Pompeo to Travel to North Korea With New Special Envoy
New US special representative to North Korea Stephen Biegun speaks after being named by Secretary of State Mike Pompeo (L) at the State Department in Washington, DC, on August 23, 2018. NICHOLAS KAMM/AFP/Getty Images
Reuters
Updated:

WASHINGTON—U.S. Secretary of State Mike Pompeo will visit North Korea again next week to try to persuade it to abandon its nuclear weapons, and will take a new U.S. special representative, Stephen Biegun, with him in an attempt to break the deadlock.

Pompeo on Aug. 23 named the Ford Motor Co. executive, a veteran Republican foreign policy hand, as the U.S. special envoy to North Korea.

“Steve will direct U.S. policy toward North Korea and lead our efforts to achieve President Trump’s goal of the final, fully verified denuclearization of North Korea as agreed to by Kim Jong Un,” Pompeo told reporters, referring to the North Korean leader.

“He and I will be traveling to North Korea next week to make further diplomatic progress toward our objective.”

It will be Pompeo’s fourth trip this year aimed at getting North Korea to scrap a nuclear weapons program that threatens the United States and his second since an unprecedented June summit between U.S. President Donald Trump and Kim.

U.S. State Department spokeswoman Heather Nauert said Pompeo had no plans to meet with Kim in Pyongyang.

“We don’t have that scheduled; we have no expectations of meeting with Chairman Kim. That is not a part of this trip,” she told a regular news briefing.

Biegun said of North Korea: “The issues are tough and will be tough to resolve.” But he added that Trump had created an opening “that we must take by seizing every possible opportunity to realize the vision for a peaceful future for the people of North Korea.”

Biegun served as vice president of international governmental affairs for Ford for 14 years. Prior to that, he was a senior staffer for former President George W. Bush’s national security adviser, Condoleezza Rice, and he also advised members of Congress on foreign affairs.

‘Gangster-like Demands’

On his last visit to Pyongyang, in July, Pompeo left hailing progress, only for North Korea within hours to denounce his “gangster-like demands.” He did not meet with Kim on that trip, although he did on his first two visits, which took place before the summit.

In an interview with Reuters on Monday, Trump defended his efforts to convince Pyongyang to give up its nuclear weapons, saying he believed North Korea had taken specific steps toward denuclearization. He said he would “most likely” meet again with Kim.

Kelly Magsamen, a former U.S. deputy assistant secretary of defense for Asian affairs now at the Center for American Progress, said Biegun’s appointment would “hopefully bring focus and coherence” to U.S. North Korea diplomacy.

Joshua Pollack, a North Korea missile expert at the Middlebury Institute of International Studies, noted that Biegun’s background was mostly in Russian issues.
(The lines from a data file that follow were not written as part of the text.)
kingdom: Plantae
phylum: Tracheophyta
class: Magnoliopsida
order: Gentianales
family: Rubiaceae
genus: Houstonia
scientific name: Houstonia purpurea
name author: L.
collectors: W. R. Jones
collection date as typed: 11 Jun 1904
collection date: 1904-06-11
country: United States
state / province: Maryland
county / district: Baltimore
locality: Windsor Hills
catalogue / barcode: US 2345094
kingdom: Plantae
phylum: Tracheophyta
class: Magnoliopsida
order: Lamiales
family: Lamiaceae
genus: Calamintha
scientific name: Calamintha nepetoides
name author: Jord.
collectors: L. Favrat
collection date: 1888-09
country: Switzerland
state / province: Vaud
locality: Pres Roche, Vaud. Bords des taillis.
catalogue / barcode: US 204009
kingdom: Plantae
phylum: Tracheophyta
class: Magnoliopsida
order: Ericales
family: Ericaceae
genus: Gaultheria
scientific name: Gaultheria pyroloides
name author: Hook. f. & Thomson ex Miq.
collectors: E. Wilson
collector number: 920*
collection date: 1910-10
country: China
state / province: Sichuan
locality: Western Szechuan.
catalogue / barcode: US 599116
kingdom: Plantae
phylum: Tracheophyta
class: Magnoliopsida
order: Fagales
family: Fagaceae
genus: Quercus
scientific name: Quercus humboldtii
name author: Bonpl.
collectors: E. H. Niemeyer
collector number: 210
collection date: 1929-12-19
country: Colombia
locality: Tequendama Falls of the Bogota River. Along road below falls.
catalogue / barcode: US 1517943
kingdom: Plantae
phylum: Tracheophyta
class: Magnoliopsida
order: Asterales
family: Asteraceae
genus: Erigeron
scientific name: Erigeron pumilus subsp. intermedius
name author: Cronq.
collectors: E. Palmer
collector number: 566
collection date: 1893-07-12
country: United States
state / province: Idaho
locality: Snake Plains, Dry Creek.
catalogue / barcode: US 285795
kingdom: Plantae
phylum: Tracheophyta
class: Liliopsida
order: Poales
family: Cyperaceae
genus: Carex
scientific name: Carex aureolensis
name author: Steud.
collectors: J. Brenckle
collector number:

But Pollack said that Pompeo could enhance Biegun’s credibility as a negotiator by personally introducing him in Pyongyang. “That would allow Pompeo to step back somewhat until more groundwork has been laid in working-level talks,” he said.

Biegun’s name was floated earlier this year among a list of contenders to replace Trump’s then national security adviser, H.R. McMaster, who was ultimately succeeded by John Bolton.